-------- Task inputs --------

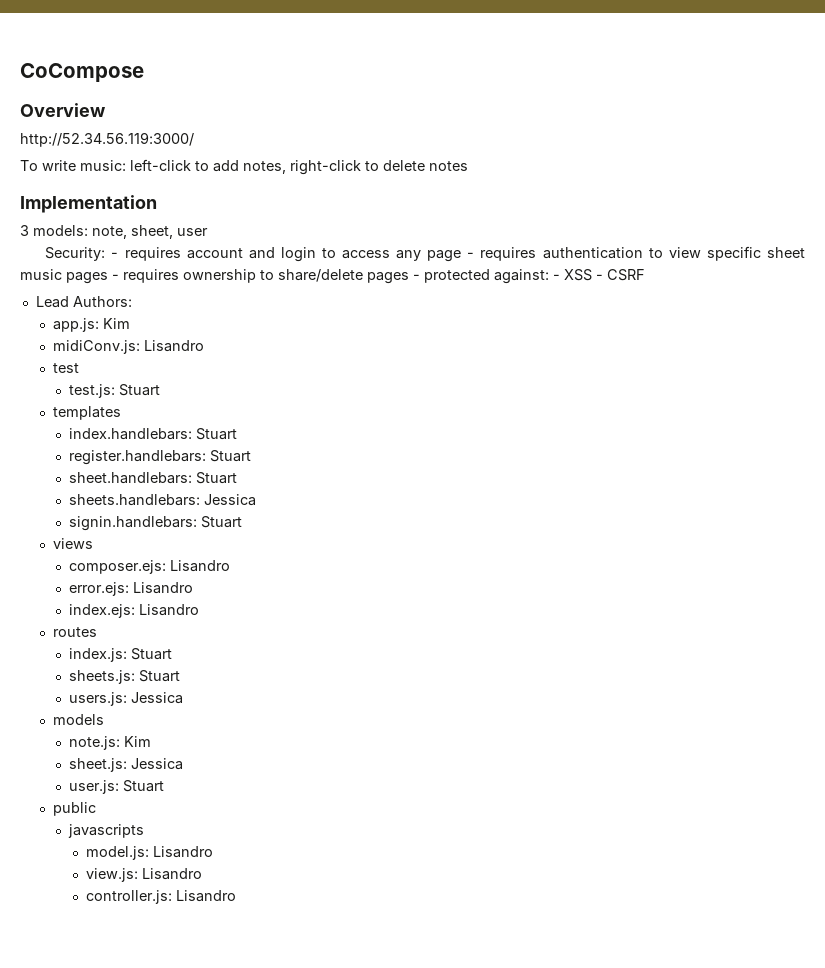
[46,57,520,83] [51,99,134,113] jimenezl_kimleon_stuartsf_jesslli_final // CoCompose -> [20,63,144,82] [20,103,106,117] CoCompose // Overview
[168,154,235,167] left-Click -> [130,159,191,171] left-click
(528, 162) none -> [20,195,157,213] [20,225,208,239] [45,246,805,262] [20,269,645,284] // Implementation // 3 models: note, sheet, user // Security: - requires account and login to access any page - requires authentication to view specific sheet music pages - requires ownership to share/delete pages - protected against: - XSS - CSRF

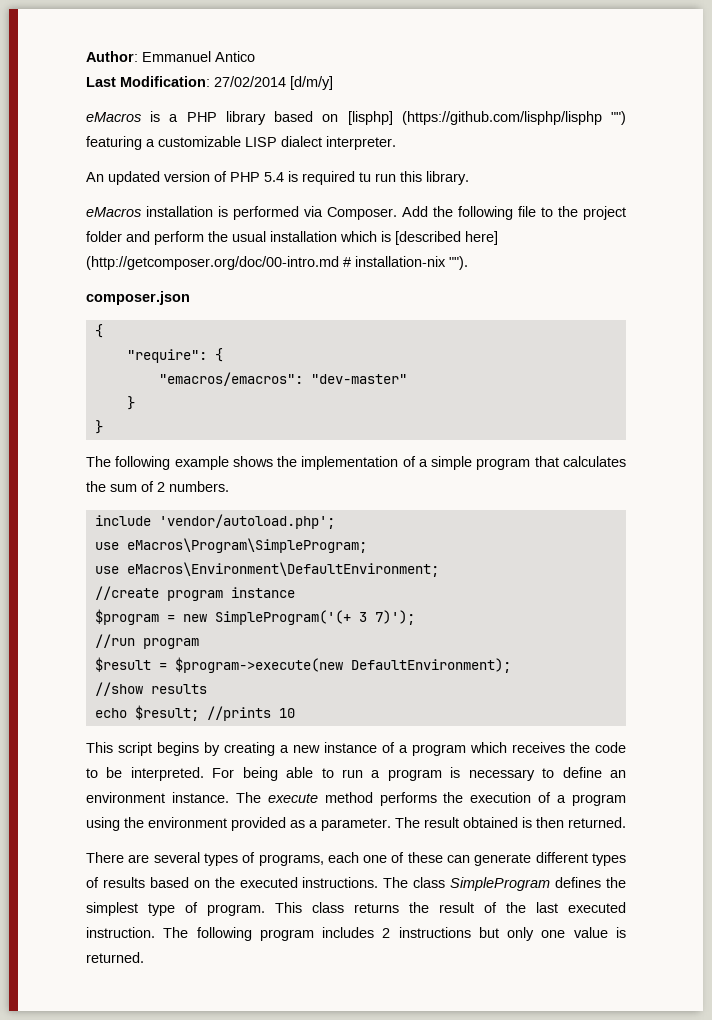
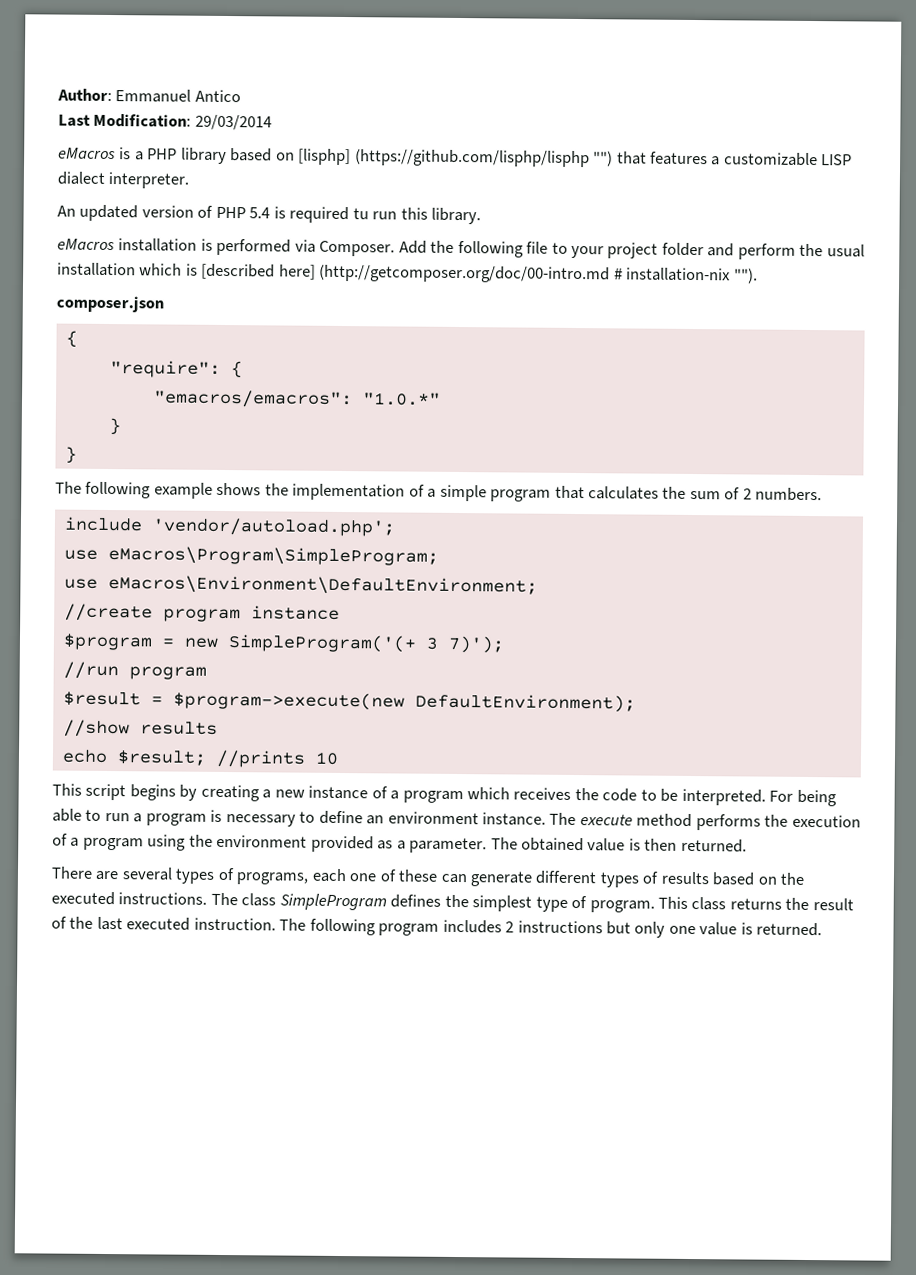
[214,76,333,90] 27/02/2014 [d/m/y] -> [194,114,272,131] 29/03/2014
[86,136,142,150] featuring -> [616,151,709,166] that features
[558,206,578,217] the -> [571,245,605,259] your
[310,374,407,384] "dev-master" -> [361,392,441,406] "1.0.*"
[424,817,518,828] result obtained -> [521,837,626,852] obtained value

--------

### Activity:
Nothing but the lines from the one with "[86,136,142,150] featuring ->" through the final line of the records may appear in the answer, and each must be transcribed exactly.

### Your solution:
[86,136,142,150] featuring -> [616,151,709,166] that features
[558,206,578,217] the -> [571,245,605,259] your
[310,374,407,384] "dev-master" -> [361,392,441,406] "1.0.*"
[424,817,518,828] result obtained -> [521,837,626,852] obtained value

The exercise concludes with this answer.